Back in 2009, policymakers set interest rates at zero hoping that eventually the US economy would be growing strong enough to withstand higher rates. Well, that dream has come true. The US consumer is pushing through higher rates and high inflation. It's all happening in circumstances and at a speed no one expected — and at a time that just might not be convenient for stocks.
A choppy new world
Since the start of 2023, the stock market has been high on AI-driven hype and hopium, convinced that everything will go back to the way it used to be. The old market winners who dominated the low-interest-rate world are reversing their 2022 losses. The tech-heavy NASDAQ is up 30% and the S&P 500 has returned about 8%. When trades are made and portfolios are structured for a specific environment, Wall Street has a way of convincing itself that past performance is, in fact, an indicator of future returns. But the coast is not clear.
A resilient US economy seems like it would be a good thing for the stock market, but it also means that Wall Street consensus is treating higher rates as a temporary bout of strange weather, when they are actually a change in climate.
Inflation could stick around as strong consumer spending allows companies' to keep prices high without losing business. A world where the Federal Reserve has to keep one eye on inflation means keeping rates higher for longer. That's a world where savers can have a leg up on spenders and where it's more expensive to borrow money. And the logic of investing changes: If investors can make a guaranteed 5% return investing in 10-year Treasury bonds, they'll be less likely to put their money in a startup or venture fund that may not see returns for a decade. Highly leveraged institutions will run the risk of blowing up, so corporations will be more careful with their spending as well. Sectors with business models that rely on debt — think: commercial real estate and private equity — will experience implosions as time goes on. Torsten Slok, the chief economist at Apollo Global Management, referred to this future as a "non-recession recession."
"The 15 years of money printing created a significant bubble in asset prices," he said in an email to clients earlier this month. "As a result, the big correction during this recession will not be in the economy but in asset prices as the Fed continues to deflate the buy-everything bubble created due to global easy money."
This new normal would defy Wall Street's expectations and bring about a period that, frankly, is not as fun for stocks as the last one.
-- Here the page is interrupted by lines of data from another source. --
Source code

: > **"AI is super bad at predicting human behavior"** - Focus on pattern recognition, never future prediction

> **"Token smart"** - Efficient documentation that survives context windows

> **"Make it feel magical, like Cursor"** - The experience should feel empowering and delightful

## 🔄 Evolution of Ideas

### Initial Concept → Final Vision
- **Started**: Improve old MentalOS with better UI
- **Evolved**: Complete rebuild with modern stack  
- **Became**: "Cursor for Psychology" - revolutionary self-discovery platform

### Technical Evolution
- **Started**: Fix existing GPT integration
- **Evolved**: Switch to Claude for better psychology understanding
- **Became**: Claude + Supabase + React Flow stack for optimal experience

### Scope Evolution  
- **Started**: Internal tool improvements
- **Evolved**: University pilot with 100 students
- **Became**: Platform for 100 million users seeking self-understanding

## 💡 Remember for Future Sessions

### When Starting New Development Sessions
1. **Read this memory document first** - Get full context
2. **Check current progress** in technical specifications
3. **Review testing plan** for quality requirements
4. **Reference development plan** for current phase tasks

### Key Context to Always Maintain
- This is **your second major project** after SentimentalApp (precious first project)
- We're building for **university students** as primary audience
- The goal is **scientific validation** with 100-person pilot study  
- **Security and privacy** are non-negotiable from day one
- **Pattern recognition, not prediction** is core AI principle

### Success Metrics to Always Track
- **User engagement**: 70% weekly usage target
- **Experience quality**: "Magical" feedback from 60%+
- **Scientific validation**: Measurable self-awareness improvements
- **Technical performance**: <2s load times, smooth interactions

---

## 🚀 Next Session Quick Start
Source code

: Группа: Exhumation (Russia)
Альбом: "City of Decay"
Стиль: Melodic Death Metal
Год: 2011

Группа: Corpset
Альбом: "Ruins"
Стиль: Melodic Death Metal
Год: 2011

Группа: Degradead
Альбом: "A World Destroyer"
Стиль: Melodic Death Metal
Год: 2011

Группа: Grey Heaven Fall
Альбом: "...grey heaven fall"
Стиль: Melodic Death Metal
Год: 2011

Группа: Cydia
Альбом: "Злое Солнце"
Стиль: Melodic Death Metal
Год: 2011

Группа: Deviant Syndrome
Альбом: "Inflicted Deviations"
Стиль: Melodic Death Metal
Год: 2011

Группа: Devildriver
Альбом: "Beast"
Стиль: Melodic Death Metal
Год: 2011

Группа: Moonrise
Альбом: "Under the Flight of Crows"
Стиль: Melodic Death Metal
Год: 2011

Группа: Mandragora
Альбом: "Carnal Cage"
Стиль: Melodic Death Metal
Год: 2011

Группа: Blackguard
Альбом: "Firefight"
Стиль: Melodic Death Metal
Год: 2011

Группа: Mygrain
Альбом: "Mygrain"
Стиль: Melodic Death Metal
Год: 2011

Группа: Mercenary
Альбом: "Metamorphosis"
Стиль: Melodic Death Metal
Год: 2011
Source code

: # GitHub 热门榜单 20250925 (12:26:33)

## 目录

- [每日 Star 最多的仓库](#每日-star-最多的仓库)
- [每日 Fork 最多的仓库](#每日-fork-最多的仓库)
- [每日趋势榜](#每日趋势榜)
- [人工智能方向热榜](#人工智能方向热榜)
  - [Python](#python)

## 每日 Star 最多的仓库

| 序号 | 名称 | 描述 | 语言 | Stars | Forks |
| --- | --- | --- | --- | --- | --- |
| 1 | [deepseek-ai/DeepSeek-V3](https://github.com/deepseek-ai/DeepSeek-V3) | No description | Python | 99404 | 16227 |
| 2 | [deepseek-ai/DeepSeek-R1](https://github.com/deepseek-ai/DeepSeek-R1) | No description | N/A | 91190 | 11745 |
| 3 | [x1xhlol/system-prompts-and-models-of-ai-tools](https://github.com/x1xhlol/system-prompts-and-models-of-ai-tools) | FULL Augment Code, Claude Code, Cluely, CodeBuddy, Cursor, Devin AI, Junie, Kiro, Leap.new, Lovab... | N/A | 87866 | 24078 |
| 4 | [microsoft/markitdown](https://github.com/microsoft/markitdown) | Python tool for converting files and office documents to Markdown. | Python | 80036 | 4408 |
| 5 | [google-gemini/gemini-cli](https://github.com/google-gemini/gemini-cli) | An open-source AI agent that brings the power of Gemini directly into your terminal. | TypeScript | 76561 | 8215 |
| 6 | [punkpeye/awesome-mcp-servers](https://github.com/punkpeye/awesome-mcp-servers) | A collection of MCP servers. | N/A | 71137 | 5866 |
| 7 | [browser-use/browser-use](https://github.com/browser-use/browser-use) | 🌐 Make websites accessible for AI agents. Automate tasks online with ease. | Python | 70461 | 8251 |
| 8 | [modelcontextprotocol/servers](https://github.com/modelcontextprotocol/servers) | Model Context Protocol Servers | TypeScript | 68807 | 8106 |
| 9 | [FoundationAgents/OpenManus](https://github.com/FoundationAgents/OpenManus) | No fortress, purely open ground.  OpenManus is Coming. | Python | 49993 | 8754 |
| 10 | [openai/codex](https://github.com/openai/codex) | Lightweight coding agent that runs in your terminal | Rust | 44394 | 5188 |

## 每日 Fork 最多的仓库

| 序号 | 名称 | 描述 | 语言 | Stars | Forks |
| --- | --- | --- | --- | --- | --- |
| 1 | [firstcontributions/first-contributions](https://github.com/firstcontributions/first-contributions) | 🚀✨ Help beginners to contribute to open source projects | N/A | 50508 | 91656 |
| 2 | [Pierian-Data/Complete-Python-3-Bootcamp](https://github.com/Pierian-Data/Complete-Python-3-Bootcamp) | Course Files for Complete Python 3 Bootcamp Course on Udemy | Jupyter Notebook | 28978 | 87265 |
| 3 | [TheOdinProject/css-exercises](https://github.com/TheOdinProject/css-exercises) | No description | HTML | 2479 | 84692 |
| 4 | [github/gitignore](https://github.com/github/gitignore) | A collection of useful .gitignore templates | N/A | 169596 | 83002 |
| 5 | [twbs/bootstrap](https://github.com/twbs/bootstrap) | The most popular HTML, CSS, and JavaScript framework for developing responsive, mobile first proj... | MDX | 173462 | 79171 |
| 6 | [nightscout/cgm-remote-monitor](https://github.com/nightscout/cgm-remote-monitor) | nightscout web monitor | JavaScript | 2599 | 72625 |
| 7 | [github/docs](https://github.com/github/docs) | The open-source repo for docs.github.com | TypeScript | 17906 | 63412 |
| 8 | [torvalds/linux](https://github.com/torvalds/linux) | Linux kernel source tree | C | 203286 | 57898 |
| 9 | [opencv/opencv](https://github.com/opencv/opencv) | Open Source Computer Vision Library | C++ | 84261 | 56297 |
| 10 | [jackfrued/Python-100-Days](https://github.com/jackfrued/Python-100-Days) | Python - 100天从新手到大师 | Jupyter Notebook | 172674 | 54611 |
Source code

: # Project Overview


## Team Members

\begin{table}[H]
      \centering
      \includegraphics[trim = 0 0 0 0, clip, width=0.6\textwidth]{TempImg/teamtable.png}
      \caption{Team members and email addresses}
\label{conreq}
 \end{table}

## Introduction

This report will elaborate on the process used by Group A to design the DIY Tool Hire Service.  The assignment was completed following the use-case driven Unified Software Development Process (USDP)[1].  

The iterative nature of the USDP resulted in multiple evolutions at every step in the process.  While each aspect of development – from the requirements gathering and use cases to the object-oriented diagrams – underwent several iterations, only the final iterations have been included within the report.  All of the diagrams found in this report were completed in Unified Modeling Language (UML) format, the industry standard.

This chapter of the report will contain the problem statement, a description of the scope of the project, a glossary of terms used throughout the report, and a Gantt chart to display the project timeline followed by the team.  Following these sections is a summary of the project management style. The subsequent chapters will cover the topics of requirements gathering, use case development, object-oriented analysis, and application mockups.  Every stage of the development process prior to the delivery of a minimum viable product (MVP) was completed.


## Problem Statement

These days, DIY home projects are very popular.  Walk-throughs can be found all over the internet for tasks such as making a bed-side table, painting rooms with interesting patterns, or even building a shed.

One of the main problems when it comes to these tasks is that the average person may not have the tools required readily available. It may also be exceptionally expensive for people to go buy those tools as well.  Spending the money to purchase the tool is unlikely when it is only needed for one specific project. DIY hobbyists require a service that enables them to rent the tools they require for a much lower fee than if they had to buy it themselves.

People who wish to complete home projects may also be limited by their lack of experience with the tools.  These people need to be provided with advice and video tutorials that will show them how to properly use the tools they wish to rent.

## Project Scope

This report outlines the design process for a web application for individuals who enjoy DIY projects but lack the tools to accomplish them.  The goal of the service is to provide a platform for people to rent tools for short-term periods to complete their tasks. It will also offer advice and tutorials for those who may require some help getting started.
The pandemic era produced back-to-back years of record corporate earnings, but now wage inflation, a more price-sensitive consumer, and higher borrowing costs are set to eat into corporate margins. It's time for investing professionals to pick winners and losers in the market. It's time for them to dig into a company's balance sheets and make sure they have good management. All of this may sound basic, but in a bull market it can (and did) easily fly out the window.
"Yes, the NASDAQ is up 26%, but I don't think we buy into rallies anymore," Simon said. "Now we're going into something a little more choppy or flattish."
This should make for an interesting summer.
As with all things in investing, the key to this will be timing the transition between Wall Street's denial of this new rate regime and its acceptance of it. The problems the economy is facing today are not the same problems it faced in the recent past. Inflation has not been defeated, and no one knows how long it will take to tame. Reshaped — but not wrecked — by these new conditions, the American economy pushes forward. There is no going back.
Linette Lopez is a senior correspondent at Insider.